What the task requires:
Everything in the listing below should be repeated verbatim, apart from the pictures.
[Opening Source records section]
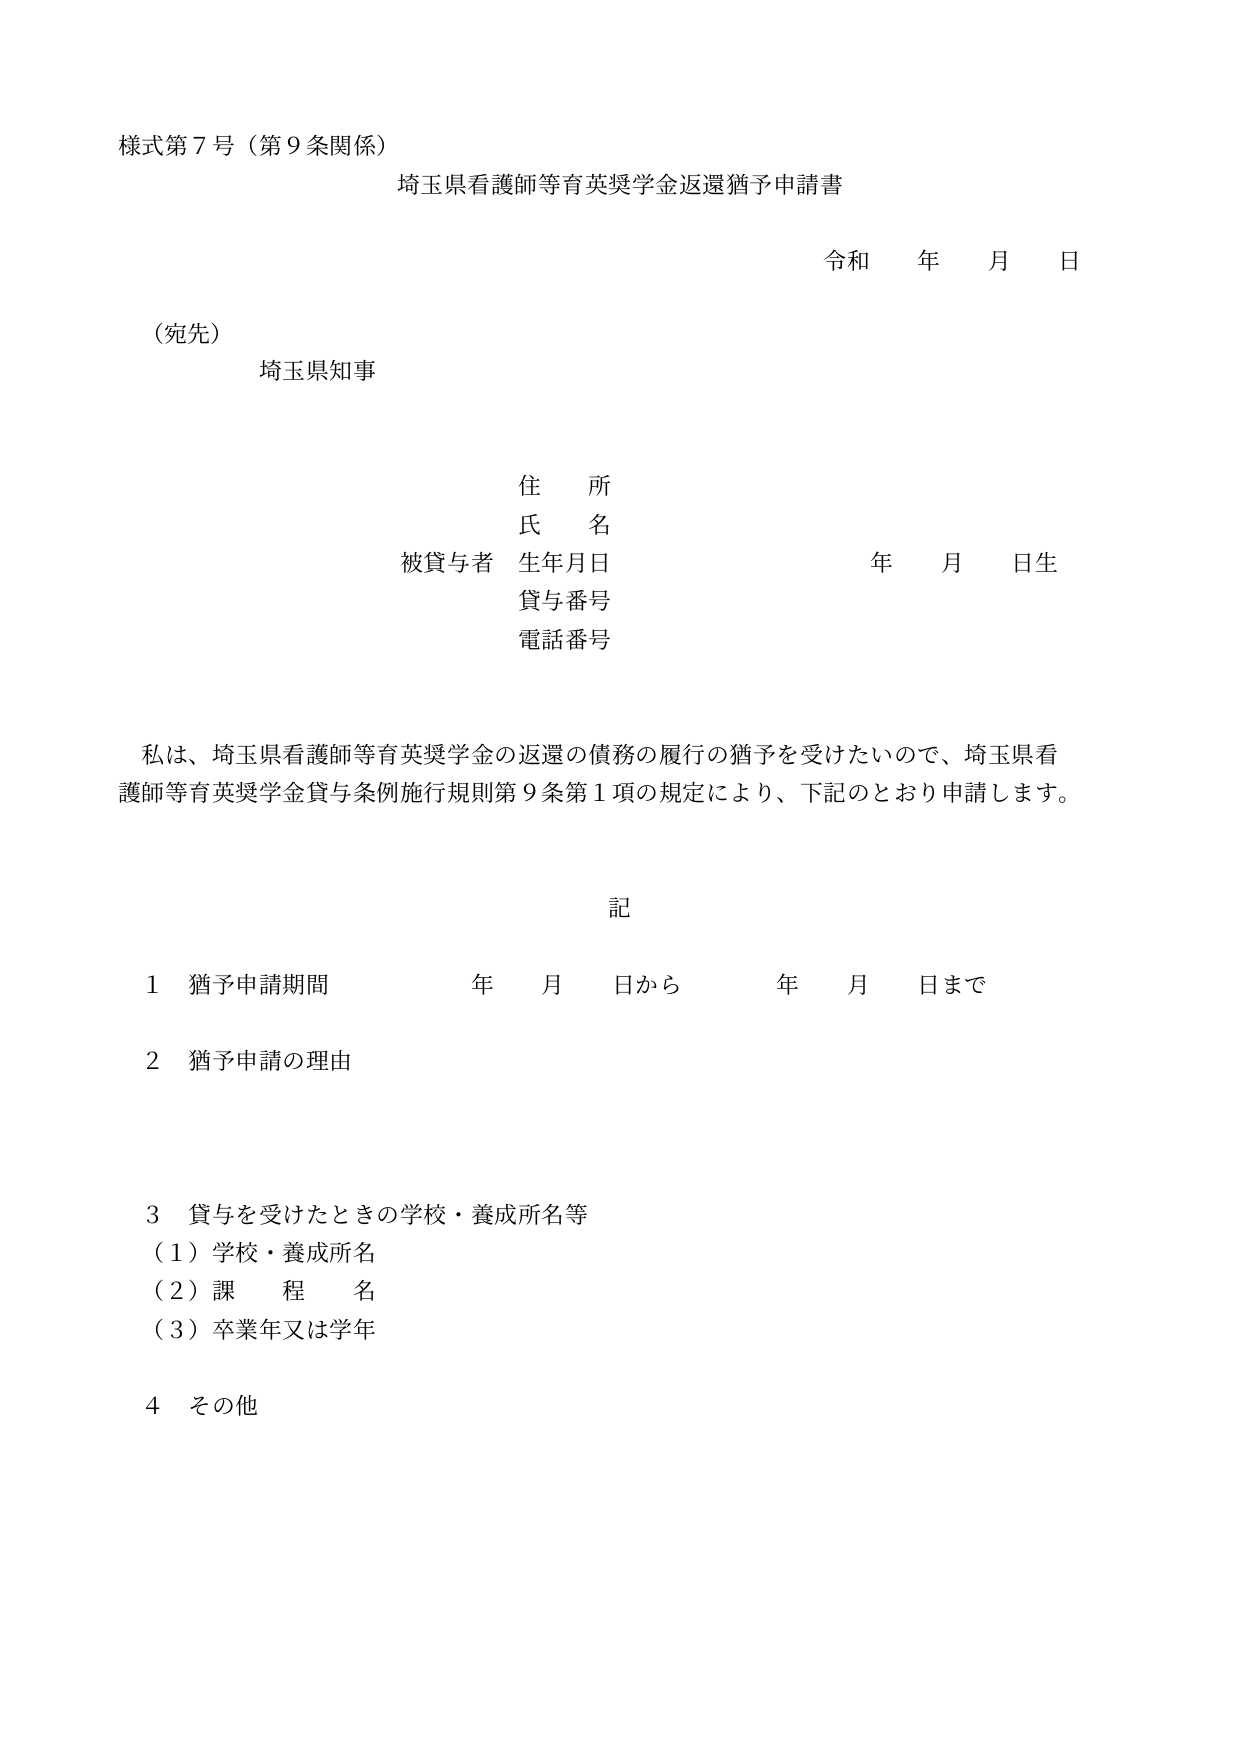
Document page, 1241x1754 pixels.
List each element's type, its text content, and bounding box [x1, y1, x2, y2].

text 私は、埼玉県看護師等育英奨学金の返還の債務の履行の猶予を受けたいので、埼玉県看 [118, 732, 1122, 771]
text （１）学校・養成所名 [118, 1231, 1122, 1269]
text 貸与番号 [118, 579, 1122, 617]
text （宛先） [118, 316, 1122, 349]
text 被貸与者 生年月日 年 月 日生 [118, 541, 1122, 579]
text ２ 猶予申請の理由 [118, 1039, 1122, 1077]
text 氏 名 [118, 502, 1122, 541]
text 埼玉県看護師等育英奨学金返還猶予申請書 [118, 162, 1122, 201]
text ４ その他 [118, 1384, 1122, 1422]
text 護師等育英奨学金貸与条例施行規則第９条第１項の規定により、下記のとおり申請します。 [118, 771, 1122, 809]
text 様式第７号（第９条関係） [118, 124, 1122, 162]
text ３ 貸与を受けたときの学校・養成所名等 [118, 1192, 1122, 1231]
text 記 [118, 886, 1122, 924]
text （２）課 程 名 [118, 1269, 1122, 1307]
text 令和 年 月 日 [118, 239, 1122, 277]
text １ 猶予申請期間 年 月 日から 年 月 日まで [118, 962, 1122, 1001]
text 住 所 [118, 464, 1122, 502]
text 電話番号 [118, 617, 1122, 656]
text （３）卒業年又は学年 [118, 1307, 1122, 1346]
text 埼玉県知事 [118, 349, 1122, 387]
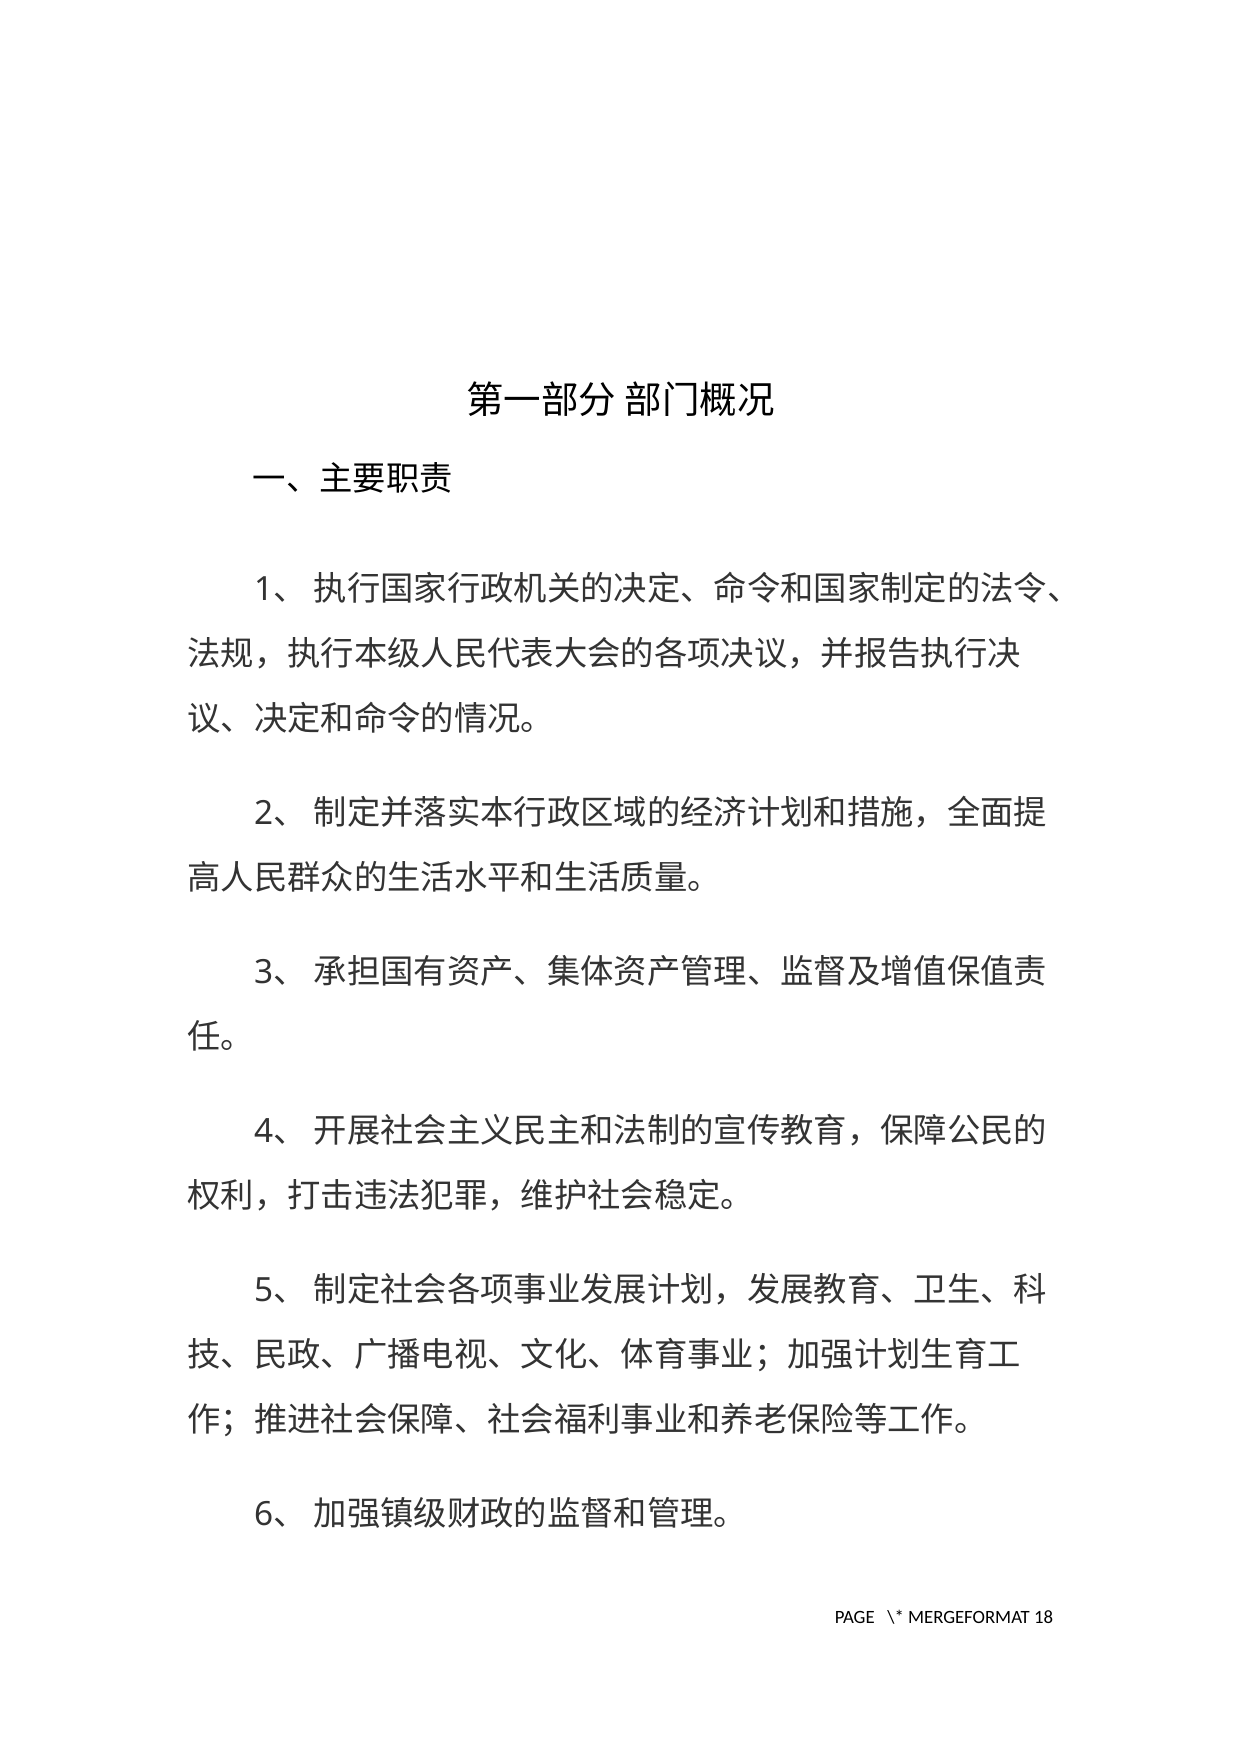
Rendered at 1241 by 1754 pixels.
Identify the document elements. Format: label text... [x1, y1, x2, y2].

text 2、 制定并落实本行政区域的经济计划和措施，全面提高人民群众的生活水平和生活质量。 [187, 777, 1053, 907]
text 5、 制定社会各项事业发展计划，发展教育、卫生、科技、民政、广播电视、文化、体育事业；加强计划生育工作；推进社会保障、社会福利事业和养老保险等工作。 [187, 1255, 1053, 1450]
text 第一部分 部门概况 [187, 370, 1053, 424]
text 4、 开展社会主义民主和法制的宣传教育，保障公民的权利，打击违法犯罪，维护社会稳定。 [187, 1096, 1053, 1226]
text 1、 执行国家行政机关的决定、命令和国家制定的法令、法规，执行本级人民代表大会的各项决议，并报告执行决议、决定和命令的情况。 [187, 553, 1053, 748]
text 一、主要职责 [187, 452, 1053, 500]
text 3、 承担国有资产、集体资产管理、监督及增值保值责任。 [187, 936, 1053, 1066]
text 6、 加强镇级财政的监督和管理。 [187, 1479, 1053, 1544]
[Closing Source records section]
Your response:
Document page, 1241x1754 pixels.
List each element's type, its text content, and bounding box [x1, y1, x2, y2].

text 私は、埼玉県看護師等育英奨学金の返還の債務の履行の猶予を受けたいので、埼玉県看 [118, 732, 1122, 771]
text （１）学校・養成所名 [118, 1231, 1122, 1269]
text 貸与番号 [118, 579, 1122, 617]
text （宛先） [118, 316, 1122, 349]
text 被貸与者 生年月日 年 月 日生 [118, 541, 1122, 579]
text ２ 猶予申請の理由 [118, 1039, 1122, 1077]
text 氏 名 [118, 502, 1122, 541]
text 埼玉県看護師等育英奨学金返還猶予申請書 [118, 162, 1122, 201]
text ４ その他 [118, 1384, 1122, 1422]
text 護師等育英奨学金貸与条例施行規則第９条第１項の規定により、下記のとおり申請します。 [118, 771, 1122, 809]
text 様式第７号（第９条関係） [118, 124, 1122, 162]
text ３ 貸与を受けたときの学校・養成所名等 [118, 1192, 1122, 1231]
text 記 [118, 886, 1122, 924]
text （２）課 程 名 [118, 1269, 1122, 1307]
text 令和 年 月 日 [118, 239, 1122, 277]
text １ 猶予申請期間 年 月 日から 年 月 日まで [118, 962, 1122, 1001]
text 住 所 [118, 464, 1122, 502]
text 電話番号 [118, 617, 1122, 656]
text （３）卒業年又は学年 [118, 1307, 1122, 1346]
text 埼玉県知事 [118, 349, 1122, 387]
Rendered at 1241 by 1754 pixels.
Identify the document elements. Format: label text... [x1, y1, x2, y2].

text 2、 制定并落实本行政区域的经济计划和措施，全面提高人民群众的生活水平和生活质量。 [187, 777, 1053, 907]
text 5、 制定社会各项事业发展计划，发展教育、卫生、科技、民政、广播电视、文化、体育事业；加强计划生育工作；推进社会保障、社会福利事业和养老保险等工作。 [187, 1255, 1053, 1450]
text 第一部分 部门概况 [187, 370, 1053, 424]
text 4、 开展社会主义民主和法制的宣传教育，保障公民的权利，打击违法犯罪，维护社会稳定。 [187, 1096, 1053, 1226]
text 1、 执行国家行政机关的决定、命令和国家制定的法令、法规，执行本级人民代表大会的各项决议，并报告执行决议、决定和命令的情况。 [187, 553, 1053, 748]
text 一、主要职责 [187, 452, 1053, 500]
text 3、 承担国有资产、集体资产管理、监督及增值保值责任。 [187, 936, 1053, 1066]
text 6、 加强镇级财政的监督和管理。 [187, 1479, 1053, 1544]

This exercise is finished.